Chapman Assistant Professor of Media Studies Emily Contois is an expert on the intersections among food, gender and media. This fall, she will publish her first book, Diners, Dudes & Diets, which explores gender and power in American food media and culture.
My study is “a history of our very recent past, especially the social and cultural effects of the Great Recession,” Contois remarked. “It demonstrates how and why food remains an anxious arena within our consumer culture, as various industries engage in a contest over our identities.”
Contois noted that, while most scholarship on food and gender has looked at women and femininity, her study breaks new ground by focusing on masculinity: “I hope readers take away a new understanding of how seemingly trivial media phenomena — like ‘dude food’ or the ‘dad bod’ or Guy Fieri with his bleached, spiked hair — tell deeply complex stories that deserve to be taken seriously. I also hope readers feel freshly empowered as critical consumers of food media and the messages it imparts, particularly about our gender identities, but also about race, class and sexualities.”
The art of promotion
These days, every monograph, even academic ones, require energetic publicity in order to get noticed in a crowded publishing marketplace. To help with getting her work into readers’ minds and hands, Contois collaborated with Val Hinkle, a University of Tulsa student majoring in music.
After consulting with Contois on the project brief, Hinkle designed promotional postcards that are sent out to everyone who preorders a copy of the book. “As a future graphic designer and musician, I wanted to put my creative skills to work for a professor who I really enjoyed studying with,” said Hinkle. “Professor Contois’s research and teaching are both really interdisciplinary and dynamic, so I wanted my design to reflect that.”

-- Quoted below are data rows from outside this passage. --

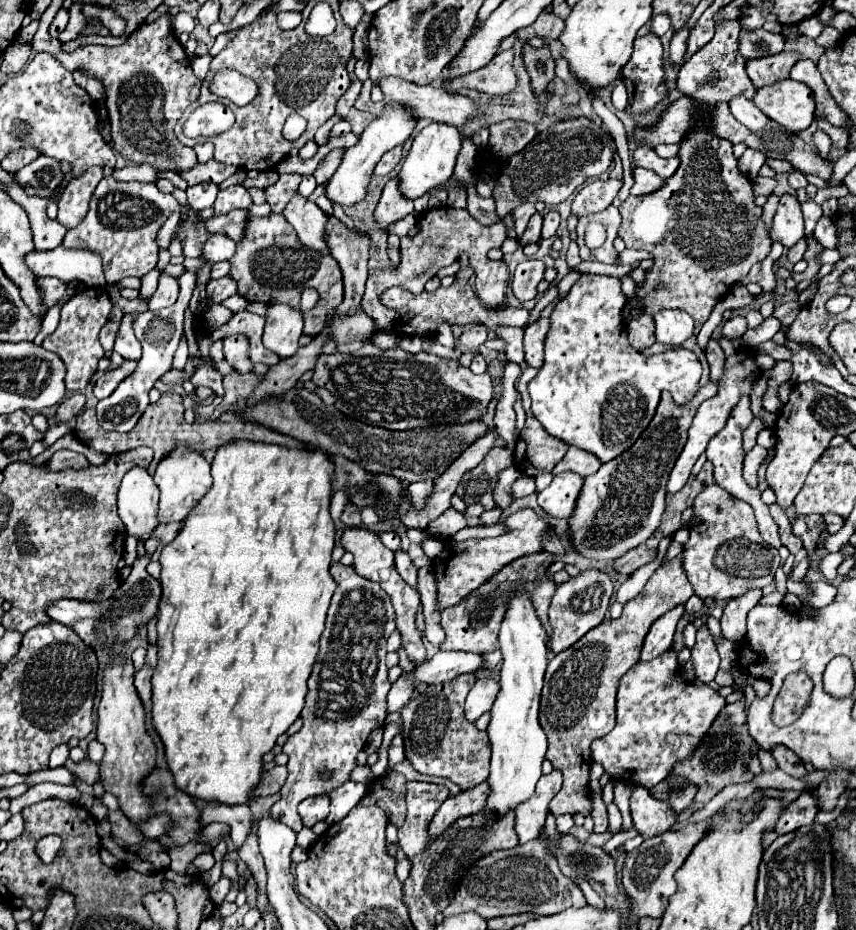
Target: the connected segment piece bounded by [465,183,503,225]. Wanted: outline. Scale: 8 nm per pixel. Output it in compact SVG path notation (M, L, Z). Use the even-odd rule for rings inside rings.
M467 185L467 207L469 215L473 215L479 223L483 225L493 225L497 221L503 221L497 211L495 211L495 201L493 199L485 199L475 191L475 185Z

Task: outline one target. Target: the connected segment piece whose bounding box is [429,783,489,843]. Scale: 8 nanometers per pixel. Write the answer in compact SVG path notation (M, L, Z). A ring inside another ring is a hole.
M481 783L469 791L461 791L459 795L447 799L429 823L429 843L433 843L433 839L437 839L447 827L451 827L453 821L479 813L487 801L487 795L489 787L487 783Z

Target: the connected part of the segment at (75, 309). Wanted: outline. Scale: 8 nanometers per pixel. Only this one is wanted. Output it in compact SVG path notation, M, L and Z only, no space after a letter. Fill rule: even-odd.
M85 287L85 291L73 295L63 307L61 307L61 321L55 333L51 333L45 339L45 347L53 353L57 353L65 367L67 367L67 375L65 375L65 387L69 391L83 391L91 377L97 371L97 363L99 359L105 355L101 343L99 343L99 331L101 327L109 321L109 313L111 313L111 301L109 301L109 293L105 289L93 289L93 287Z

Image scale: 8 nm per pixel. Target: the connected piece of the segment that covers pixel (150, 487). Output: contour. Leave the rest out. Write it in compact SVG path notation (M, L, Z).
M133 467L129 473L125 473L117 493L117 505L119 517L125 523L129 535L139 537L143 543L151 537L159 525L157 503L159 491L147 469Z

Hinkle and Contois worked together to design the postcards, which are being sent to everyone who orders a copy of Diners, Dudes & Diets prior to its official release on Nov. 16.
“It’s been gratifying to interact with folks as they’re preordering the book, and I’ve mailed postcards all over the U.S. and a few abroad, too,” Contois said. “Val’s designs are a fabulous visual representation of my book’s food media case studies: cookbooks, food TV, food and beverages, and weight loss programs, all marketed to men in the last decade or so.”